Virginia Senate kills bill to allow police stops based just on pot smell
A Senate bill that would allow law enforcement to stop a vehicle solely on the odor of marijuana failed on Monday.
SB 12, introduced by Sen. Bill DeSteph, R- Virginia Beach, would authorize law enforcement to stop, search, seize and issue a search warrant if the odor of marijuana creates reasonable suspicion. The bill failed in the Courts of Justice Committee on a 9-4 vote on a party-line vote.
DeSteph proposed the same bill last year, which also did not make it out of committee.
“We want to empower our officers to address clear violations, such as no taillights at night, and it helps prevent very dangerous driving conditions,” DeSteph said. “It provides a closing of a gap that currently hinders officers from acting on credible signs of impaired driving.”
DeSteph noted a spike in DUI accidents in Virginia, but a 2024 Department of Motor Vehicles report concluded that the spike may not reflect an increase in drug use but a return to pre-pandemic traffic. After Virginia legalized the recreational use of marijuana in 2021 and changed cannabis testing protocols in 2023, the report also found a 15-fold increase in positive cannabis tests.
Chelsea Higgs Wise, executive director of Marijuana Justice, an advocacy group, said that the bill would target minorities.
“Here in the city of Richmond, we have always heard about an officer that was called ‘The Nose’ because many of his arrests started because he smelled marijuana,” Higgs Wise said, “and most of his people were, yes, black residents.”
Higgs Wise said: “This bill will not only notify Virginians but the rest of the country that the Commonwealth is open for business for racial profiling.”
Robert Poggenklass, a staff member at Justice Forward Virginia, a non-partisan advocacy group focused on criminal justice reform, added that the bill is a repeal of a 2020 bill, patroned by Sen. Louise Lucas, D- Portsmouth, that says if a law enforcement officer finds marijuana, it should not be reasonable suspicion that the person knowingly or intentionally possessed it.

++++++++

ACTIONS TO TAKE |
A) In the article on the Virginia marijuana-odor bill, rewrite the paragraph that starts "SB 12, introduced by" more briefly, keeping its main facts.
B) From the article on the Virginia marijuana-odor bill, copy word for word the part that opens with the words "Robert Poggenklass, a" and closes with "intentionally possessed it.".

EXCERPTED DATA |
++++++++

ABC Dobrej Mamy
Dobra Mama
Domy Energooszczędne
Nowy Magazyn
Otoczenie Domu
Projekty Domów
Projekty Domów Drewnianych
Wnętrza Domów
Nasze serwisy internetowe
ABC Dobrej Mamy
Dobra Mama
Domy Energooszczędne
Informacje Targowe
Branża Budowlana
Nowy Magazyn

++++++++

SOLUTIONS IN ORDER |
A) SB 12, from Sen. Bill DeSteph, R-Virginia Beach, would have let police stop, search, seize and get a search warrant when the smell of marijuana creates reasonable suspicion. It failed 9-4 on a party-line vote in the Courts of Justice Committee.

B)
Robert Poggenklass, a staff member at Justice Forward Virginia, a non-partisan advocacy group focused on criminal justice reform, added that the bill is a repeal of a 2020 bill, patroned by Sen. Louise Lucas, D- Portsmouth, that says if a law enforcement officer finds marijuana, it should not be reasonable suspicion that the person knowingly or intentionally possessed it.